Bien sûr l'agriculture amapienne semble à première vue une agriculture commerciale mais par bien des caractéristiques elle s'en éloigne. L'agriculteur produit pour vendre mais il ne vend pas selon un marché fluctuant et à une clientèle passante. Il vend par contrat annuel sur une saison de production, ce qui change tout. Le prix de vente n'est pas soumis au marché mais au contrat c'est-à-dire à l'accord entre agriculteur et amapien. Les paniers sont à prix fixe sur l'année et à dimension constante c'est-à-dire destinés à nourrir pour une semaine un même nombre de personnes. L'agriculteur compose ensuite le panier pour accorder la dimension et le prix fixes du panier avec les légumes disponibles et leurs prix, en variant les quantités de légumes chers ou moins chers à produire. Ainsi la fonction alimentaire du panier est maintenue et son prix fixe aussi. Le contrat permet donc de sortir l'aliment de la dépendance au marché.
La vente par contrat permet aussi de sortir l'agriculteur de sa dépendance au marché. Le prix de vente est garanti par le contrat ce qui garantit les revenus annuels en fonction du nombre de contrats passés. Cette sécurisation par le contrat a d'énormes conséquences culturales. L'agriculteur sait ce qu'il doit produire et ce qu'il vendra sûrement : il ne cherche plus à produire le plus possible mais à produire plus efficacement et plus sûrement une production dimensionnée en fonction du nombre de contrats. Cela a pour conséquence directe de limiter les intrants, la mécanisation à outrance. En effet ces intrants ont des prix fluctuants selon les marchés et les fournisseurs ce qui réintroduirait une dépendance de l'agriculteur : si le prix du contrat est fixe mais que celui des intrants est changeant alors la marge de l'agriculteur n'est plus assurée. Ainsi l'agriculture amapienne doit être, par sa logique économique même, une agriculture biologique pour que la sécurisation du revenu de l'agriculteur grâce au contrat ne soit pas remise en cause par la dépendance au prix des intrants. Nourrir de manière biologique, locale et diversifiée la population en contrat fait donc de l'agriculture amapienne une agriculture écologique et positive en terme de paysage. Il n'y a pas nécessairement polyculture dans chaque exploitation mais il y a dans chacune une diversité de cultures propre à l'agriculture biologique et à l'échelle du territoire local, il y a polyculture pour convenir à la diversité de l'alimentation.

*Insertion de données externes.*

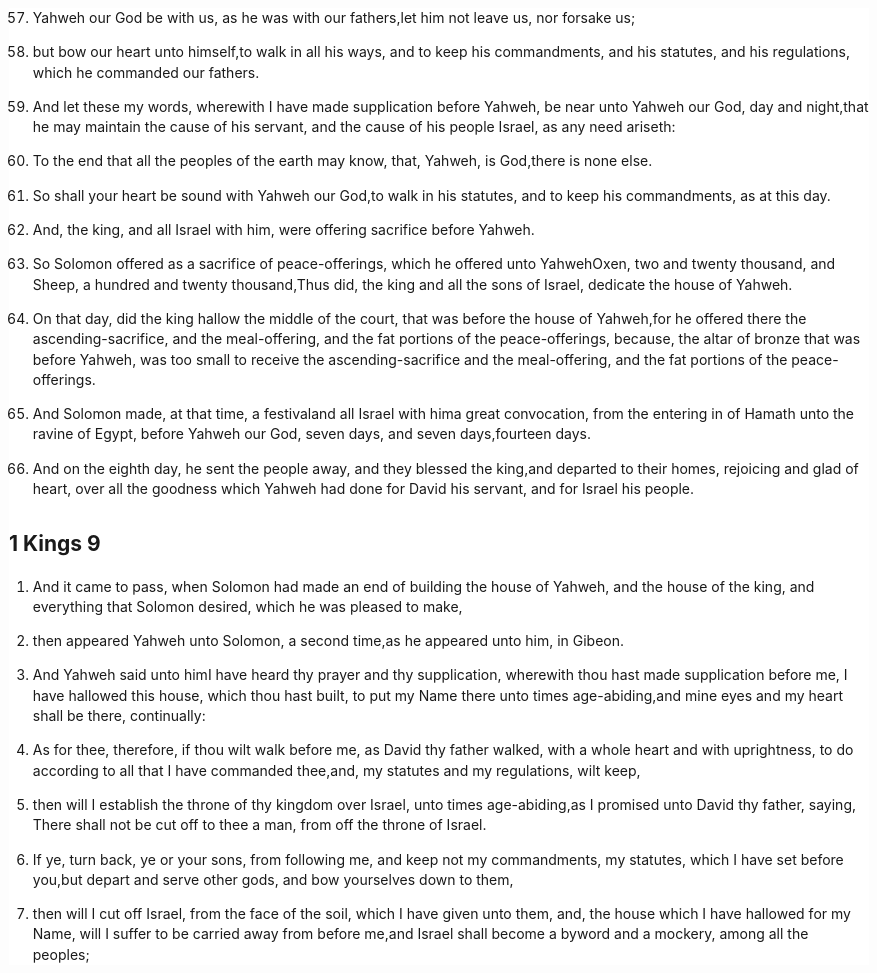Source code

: 57. Yahweh our God be with us, as he was with our fathers,let him not leave us, nor forsake us;

58. but bow our heart unto himself,to walk in all his ways, and to keep his commandments, and his statutes, and his regulations, which he commanded our fathers.

59. And let these my words, wherewith I have made supplication before Yahweh, be near unto Yahweh our God, day and night,that he may maintain the cause of his servant, and the cause of his people Israel, as any need ariseth:

60. To the end that all the peoples of the earth may know, that, Yahweh, is God,there is none else.

61. So shall your heart be sound with Yahweh our God,to walk in his statutes, and to keep his commandments, as at this day.

62. And, the king, and all Israel with him, were offering sacrifice before Yahweh.

63. So Solomon offered as a sacrifice of peace-offerings, which he offered unto YahwehOxen, two and twenty thousand, and Sheep, a hundred and twenty thousand,Thus did, the king and all the sons of Israel, dedicate the house of Yahweh.

64. On that day, did the king hallow the middle of the court, that was before the house of Yahweh,for he offered there the ascending-sacrifice, and the meal-offering, and the fat portions of the peace-offerings, because, the altar of bronze that was before Yahweh, was too small to receive the ascending-sacrifice and the meal-offering, and the fat portions of the peace-offerings.

65. And Solomon made, at that time, a festivaland all Israel with hima great convocation, from the entering in of Hamath unto the ravine of Egypt, before Yahweh our God, seven days, and seven days,fourteen days.

66. And on the eighth day, he sent the people away, and they blessed the king,and departed to their homes, rejoicing and glad of heart, over all the goodness which Yahweh had done for David his servant, and for Israel his people.

## 1 Kings 9

1. And it came to pass, when Solomon had made an end of building the house of Yahweh, and the house of the king, and everything that Solomon desired, which he was pleased to make,

2. then appeared Yahweh unto Solomon, a second time,as he appeared unto him, in Gibeon.

3. And Yahweh said unto himI have heard thy prayer and thy supplication, wherewith thou hast made supplication before me, I have hallowed this house, which thou hast built, to put my Name there unto times age-abiding,and mine eyes and my heart shall be there, continually:

4. As for thee, therefore, if thou wilt walk before me, as David thy father walked, with a whole heart and with uprightness, to do according to all that I have commanded thee,and, my statutes and my regulations, wilt keep,

5. then will I establish the throne of thy kingdom over Israel, unto times age-abiding,as I promised unto David thy father, saying, There shall not be cut off to thee a man, from off the throne of Israel.

6. If ye, turn back, ye or your sons, from following me, and keep not my commandments, my statutes, which I have set before you,but depart and serve other gods, and bow yourselves down to them,

7. then will I cut off Israel, from the face of the soil, which I have given unto them, and, the house which I have hallowed for my Name, will I suffer to be carried away from before me,and Israel shall become a byword and a mockery, among all the peoples;
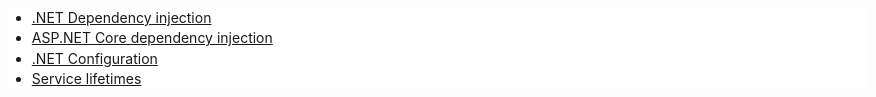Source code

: - [.NET Dependency injection](https://learn.microsoft.com/dotnet/core/extensions/dependency-injection)
- [ASP.NET Core dependency injection](https://learn.microsoft.com/aspnet/core/fundamentals/dependency-injection)
- [.NET Configuration](https://learn.microsoft.com/dotnet/core/extensions/configuration)
- [Service lifetimes](https://learn.microsoft.com/dotnet/core/extensions/dependency-injection#service-lifetimes)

L'agriculture amapienne est donc bien une troisième voie agricole entre agriculture vivrière et agriculture commerciale. Comme l'agriculture vivrière elle sert uniquement à nourrir une population avec une agriculture positive écologiquement mais elle la dépasse car elle ne nourrit pas que le paysan mais un groupe plus large lié par le contrat. Comme l'agriculture commerciale, la production est vendue, permet d'accèder aux échanges monétaires mais, au contraire de celle-ci, elle est indépendante du marché, produit pour l'alimentation, garantit la sécurité du paysan, car le contrat assure ses revenus, et celle du consommateur par une agriculture biologique et écologique (pour plus de précision sur la distinction entre les deux, voir Pour une agriculture locale). Ainsi l'agriculture amapienne apparaît non seulement comme un nouveau type d'agriculture mais comme la meilleure solution pour nourrir les hommes dans nos sociétés car elle supprime les principaux problèmes alimentaires, agricoles et environnementaux.